Столь длинная речь утомила ишана Сеидахмеда, но в то же время на лице его появилась какая-то истовая одухотворённость, глаза заблестели, и он попросил пить. Прислужник подал ему пиалу с целебным настоем трав, собранных по первой росе в таинственный час рождения молодой луны, в час торжества над миром белых духов добра и силы.
Черкез молчал, переживая мучительную раздвоенность. Немощный слабый старик вызывал жалость и участие, хотелось хоть чем-то облегчить его последние дни. Но рядом с жалостью зрели раздражение и протест, рождающие желание спорить, доказывать никчем-ность прожитой жизни, никчёмность, усугублённую тем, что отец так до конца и не понял её.
— Ты сказал мне слово благословения, отец, — промолвил наконец Черкез. — Я с почтением принял его и сохраню в своём сердце, как могущественный талисман. Но, прости, не могу принять от тебя мирских благ. Ты не печалься — для твоего достояния найдётся достойный хозяин.
— Я собирал это по капле, собирал для тебя, не для чужих рук! — гневно воскликнул обретший силу голоса старый ишан.
— Не пристало одному человеку владеть столь многим, — возразил ему Черкез, — и вдобавок нет у меня способности стать твоим преемником, отец. Я вижу мир иначе, чем ты, но это не должно тебя огорчать, ибо плод от чресел твоих не погиб затоптанным на проезжей дороге, а возрос на новой ниве.
— О-о-о! — закатил глаза ишан Сеидахмед. — О-о-о… теперь я убедился, что люди не лгали, произнося прискорбные для нашего слуха слова! Наш сын стал каманысом?
— Люди сказали правду, отец, — я действительно стал коммунистом, и горжусь этим.
— Как поворачивается твой язык произносить такое кощунство! И это мой сын?
— «О Нух, поистине он происходит от тебя», — сказал пророк. И ничего тут не поделаешь, отец…
— Не смейте называть меня отцом! — быстро воскликнул ишан Сеидахмед. — Вы червивый орех, а не плод! И треснете под пятой, когда наступит на вас карающая нога правоверного!
— Не стоит волноваться, отец…
— Вам ли, — о господи миров! — вам ли утешать наши волнения и проливать бальзам на скорби наши? Вы льёте яд и кипящую смолу, и это — ваше достояние на том свете! Идите вон, у нас нет сына! Мы отрекаемся от него трижды и четырежды проклинаем миг зачатия! И пусть поразит вас карающая десница архангела, как поразила она уже многих вероотступников на путях их неправедных и на ложе их! Идите! Наши глаза устали от созерцания скверны и жаждут елея благости!..

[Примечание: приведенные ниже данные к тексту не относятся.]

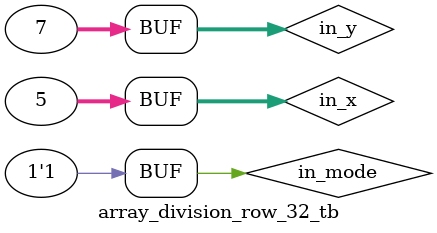
<source format=v>
module array_division_row_32 (input [31:0] in_x, input [31:0] in_y, input in_mode, output [31:0] out_result, output [31:0] out_y, output out_carry);

	// Currently this is essentially just a 32-bit RCA with with carry_in as in_mode, a_in as in_y ^ mode_in, and b_in as in_x.
	// In theory we could change this to a 32-bit CLA, reducing carry propogation from 32^2 to 32

	wire [32:0] w_modes;
	wire [32:0] w_carries;
	
	assign w_carries[32] = w_modes[32];
	assign w_modes[0] = in_mode;
	assign out_carry = w_carries[0];
	
	genvar i;
	
	generate
		for (i = 0; i < 32; i = i + 1) begin : gen_array_cells
			array_division_cell adc (.in_x (in_x[31-i]),
				.in_y (in_y[31-i]),
				.in_mode (w_modes[i]),
				.in_carry (w_carries[i+1]),
				.out_sum (out_result[31-i]),
				.out_y (out_y[31-i]),
				.out_mode (w_modes[i+1]),
				.out_carry (w_carries[i]));
		end
	endgenerate

endmodule

//---------------------------

module array_division_row_32_tb;

	reg [31:0] in_x, in_y;
	reg in_mode;
	wire [31:0] out_result, out_y;
	wire out_carry;
	
	parameter delay = 10;
	
	array_division_row_32 DUT (.in_x (in_x),
		.in_y (in_y),
		.in_mode (in_mode),
		.out_result (out_result),
		.out_y (out_y),
		.out_carry (out_carry));
	
	initial begin
		// Testbench values taken from Problem Set 1 Q12
		in_x = 32'b01100; in_y = 32'b0111; in_mode = 1;  // out_result = 0101, out_carry = 1;
		#(delay) in_x = 32'b0101; in_y = 32'b0111; in_mode = 1; // out_result = 1110, out_carry = 1;
	end

endmodule


</source>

Ишан Сеидахмед сполз с подушек и лёг ничком.
Злой клушкой растопырился над ним сопи. Черкез ушёл.
Всю дорогу, пока он гнал лошадь к городу, им владело неприятное чувство, определить которое он затруднялся. В общем, отца было жаль. Но добрый черпак мазута был брошен в эту бочку мёда, и жалость походила скорее на досаду против самого себя, что согласился приехать на свидание, хотя заранее предполагал, чем оно может кончиться. Так и получилось.